Top 5 Car Upholstery Cleaning and Maintenance Tips

There will be times when you need to take your car to a professional if you want to get the upholstery cleaned or repaired. Hey, life happens. Kids or animals may toss their cookies in the back seat. You might spill your coffee when someone cuts you off on the freeway. And even regular wear and tear can lead to literal tears in the fabric or leather of your upholstery. In these cases you simply might not have the expertise to get your seats back in ship-shape. But for the most part, the average car owner can clean and maintain car upholstery in the meantime, combatting the dust, dirt, grime and aging that occur naturally. And here are just a few tips to help you keep your vehicle’s interior looking new for years to come.

Set up a schedule. Just as you likely clean the exterior of your car on a regular basis (once a week, once a month, or “as needed”), you should set up a schedule for cleaning and maintenance on the interior. This will ensure that dust and dirt don’t have the opportunity to settle into cracks and crevices, that stains don’t go untreated, that leather remains conditioned, and that everything is protected from the elements.

Clear the clutter. The first step towards ensuring that your upholstery remains clean is to clear away all the junk that builds up in the interior of your car. This means tossing any trash, pulling out the pile of CDs and jackets that has grown over the last month, and vacuuming every inch of the interior. You’ll want to get down in the seats in order to ensure that every crumb of fast food is sucked up in your shop vac so it never has the chance to fester and damage your seats or create lingering odors.

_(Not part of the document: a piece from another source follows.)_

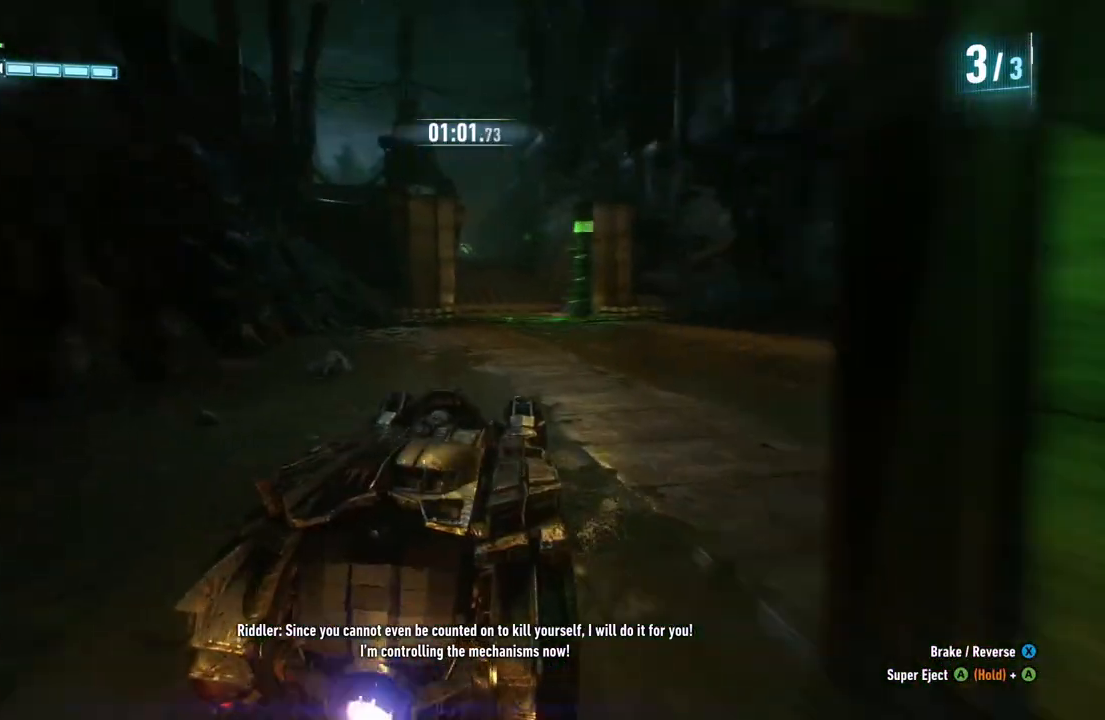
{"buttons": ["R2"], "left_stick": "up-left", "right_stick": "center", "events": [[267, "left_stick", "up-left"]]}
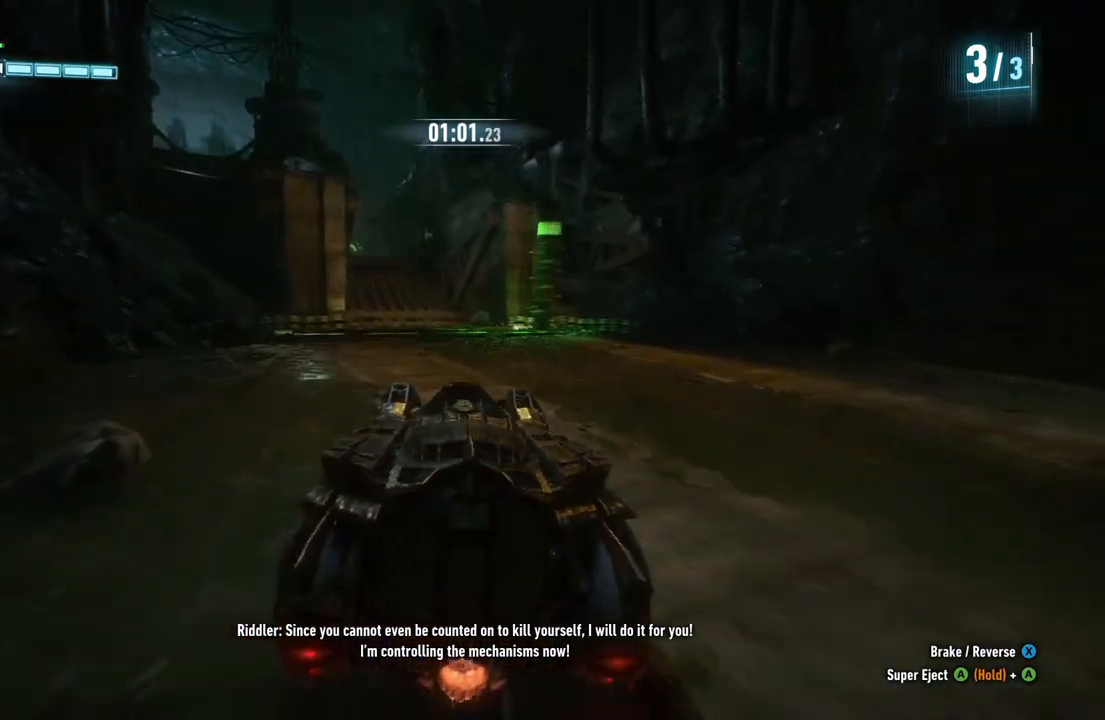
{"buttons": ["Y", "R2"], "left_stick": "up-right", "right_stick": "center", "events": [[83, "left_stick", "center"], [133, "left_stick", "up-left"], [233, "left_stick", "up"], [367, "Y", "down"], [450, "left_stick", "up-right"]]}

Treat stains. If your car features upholstery that is synthetic fabric, microfiber, or another textile, chances are it won’t be long before you find yourself trying to treat stains. Luckily, there are plenty of options. While you can certainly shell out the money for solvents specifically for car interiors (and you may want to if you’ve got hard-to-clean fabrics like microsuede, for example), most automobile upholstery is built to last, and durable as it is, it will easily stand up to just about any cleanser you throw at it (aside from bleach). So if you’re looking to save a few bucks, try your average fabric stain remover, like Shout. It should work fine for most stains.

Condition leather. Over time, leather will crack, split, flake, and tear if not properly conditioned to keep it supple. So wash it with a soft sponge or shammy and a little bit of water mixed with dish soap to get rid of dirt, and then work in a leather conditioner. Or if you don’t mind the smell, simply kill two birds with one stone by using some saddle soap.

Protect your upholstery. Any Buick, Audi, or Mercedes dealers worth their salt will be able to steer you towards products that will help you to keep your upholstery clean. But you should also protect it from future deterioration with products specifically designed to repel dust, dirt, and liquids. You can often find such products at home improvement stores or an auto parts dealer.